НАД ЧЕМ РАБОТАТЬ:
[1] Перечислите все, что в тексте о Пушкине и «Капитанской дочке» названо подлинно великим и высоким, переплетенным с молвой и страстями.
[2] Допишите продолжение текста о Пушкине и «Капитанской дочке», начиная сразу после его последнего предложения.

ФРАГМЕНТ ТЕКСТА:

•••••

Фото и Видео
(архив)
 
 
 

Запомнить меня на этом компьютере
 



Мы пишем: Статьи, песни, прозу, стихи

 
 

 

 


Пушкин и русская политика: перечитывая «Капитанскую дочку»

Как и всякий российский интеллектуал, я имею обыкновение частенько поругивать власти – и письменно и устно. Благо всегда можно найти, за что. Но в то же время для меня существует некая интуитивно осознаваемая грань, за которой моя же ругань становится мне самому противна.

Грань, за которой нужно останавливаться, а лучше – вообще ее не переступать. Тут дело не в словах, и не в аргументах, и даже не в чувстве страха, в котором иногда упрекают всякого, кто чувствует такую грань. Нет, ругать власти в теперешней России можно совершенно бесстрашно (этот факт иногда даже заставляет, трижды плюнув через левое плечо, поверить в прогресс). Просто я – гораздо реже, если честно, чем следовало бы – вспоминаю несколько пушкинских строк, и у меня появляется внутренняя потребность все же быть к нашим властям несколько подобрее.

…Ура, наш царь! так! выпьем за царя!
Он человек! им властвует мгновенье.
Он раб молвы, сомнений и страстей;
Простим ему неправое гоненье:
Он взял Париж, он основал Лицей…

Это «Роняет лес багряный свой убор…» - стихотворение к годовщине Лицея 19 октября 1825 года. Одно из самых потрясающих стихотворений Пушкина.

Вспомним контекст. «Роняет лес багряный свой убор…» написано в Михайловском. В ссылке, куда Пушкин был вынужден отправиться по воле того самого Александра I, символический тост за которого он поднимает. Начинается стихотворение с чувства такого щемящего одиночества и такой черной тоски, что подозрения в лести следует отринуть сразу же. Да и не врал Пушкин в стихах – заблуждаться мог, а вот врать и льстить – чего не было, того не было. Он искренно прощает своего гонителя и действительно открывает человека во властелине.

И как открывает… Он не разоблачает и не обличает, признавая императора «рабом молвы, сомнений и страстей». Человеческое не становится синонимом низкого, потому что с молвой и страстями оказывается переплетено подлинно великое и высокое – Отечественная война 1812 года, Европа, освобожденная от диктатуры Наполеона, Лицей. Русский царь оказывается человеком в том смысле, что в нем – как и во всех нас – есть высокое и низкое, добро и зло, небо и бездна. Человек – не в смысле «всего лишь человек». Человек – в смысле «мой брат». Отсюда – мощь пушкинского прощения.

Затянувшееся вступление. И все не про политику и не про «Капитанскую дочку»…

Тут дело в том, что приведенные выше строки для меня не только камертон, помогающий найти верный тон в разговоре о российской, да и не только российской политике. Это еще и важный ключ к пониманию смысла «Капитанской дочки», которая, в свою очередь, открывает в той самой политике какие-то новые грани.

•••••

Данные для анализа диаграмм

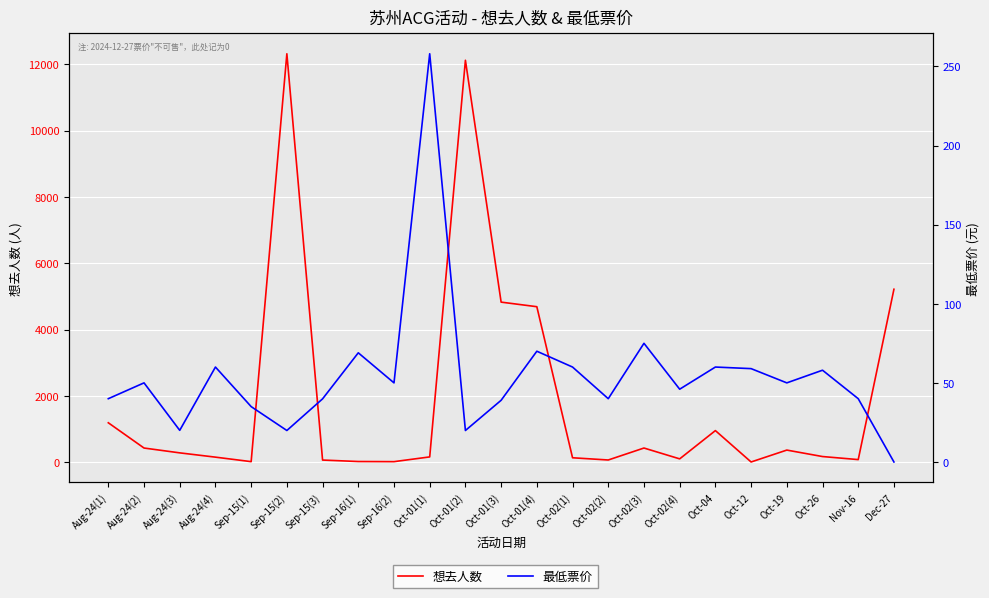

What is the value of the 想去人数 point at the 2nd from the left?

423.0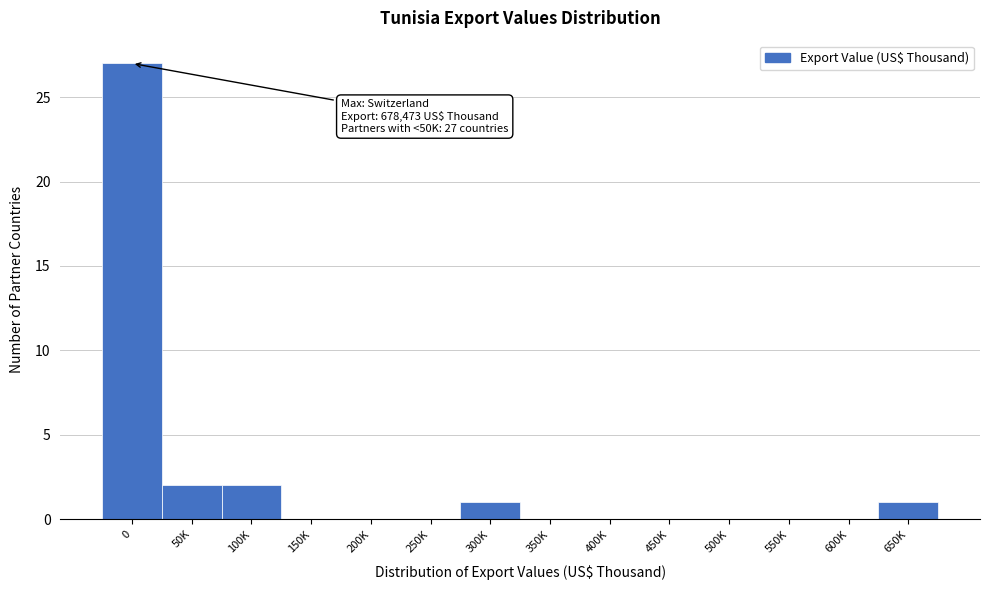

Reading left to right, extract all data points from this chart.

0=27	50K=2	100K=2	150K=0	200K=0	250K=0	300K=1	350K=0	400K=0	450K=0	500K=0	550K=0	600K=0	650K=1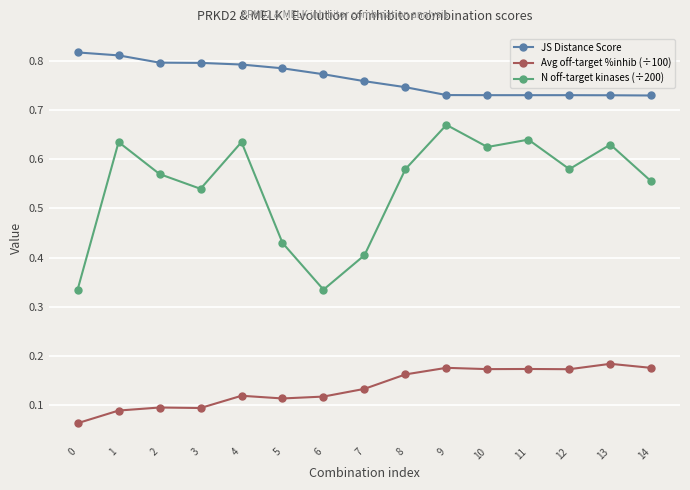

Which series has the largest total across all categories?

JS Distance Score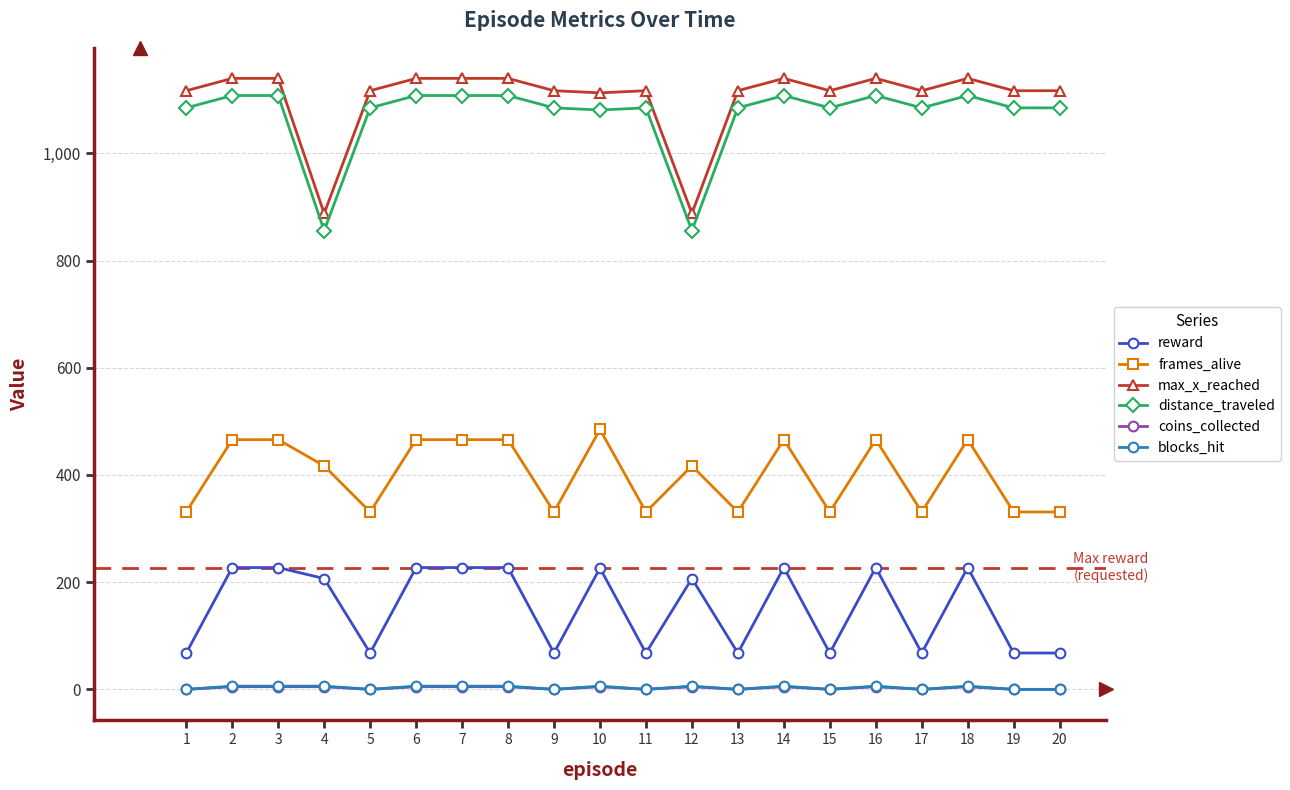

True or false: max_x_reached and reward intersect in this chart.

False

•••••

ОТВЕТЫ К ЗАДАНИЯМ:
[1] Отечественная война 1812 года; Европа, освобожденная от диктатуры Наполеона; Лицей.

[2]
Не знаю, делал ли кто-нибудь такую работу, но, думаю, было бы очень интересно сравнить «Капитанскую дочку» с другими известными нам историческими романами. Ну вот хоть с «Айвенго» Вальтера Скотта. Только не надо махать на меня руками: мол, Пушкин писатель взрослый, а Скотт – детский. Во-первых, во времена Пушкина и Вальтер Скотт, и, например, Фенимор Купер, считались вполне серьезной литературой, которую совершенно не зазорно было читать взрослым людям. Только потом эти авторы, по меткому выражению Набокова, «спустились в детскую». А во-вторых, что, в «Капитанской дочке» мало приключений? Или нет любви? Помнится, я в детстве смотрел старый советский черно-белый фильм (кстати, неплохой, в отличие от некоторых новейших экранизаций, которые чудовищны) по «Капитанской дочке» с тем же интересом, что и фильм про трех мушкетеров. Или там про гардемаринов каких-нибудь. Сцена дуэли Петруши Гринева со Швабриным, конечно, немножко уступала соответствующим эпизодам в приключенческих фильмах, но, подозреваю, здесь режиссера сковывала убежденность в том, что он экранизирует ну очень серьезного и взрослого автора.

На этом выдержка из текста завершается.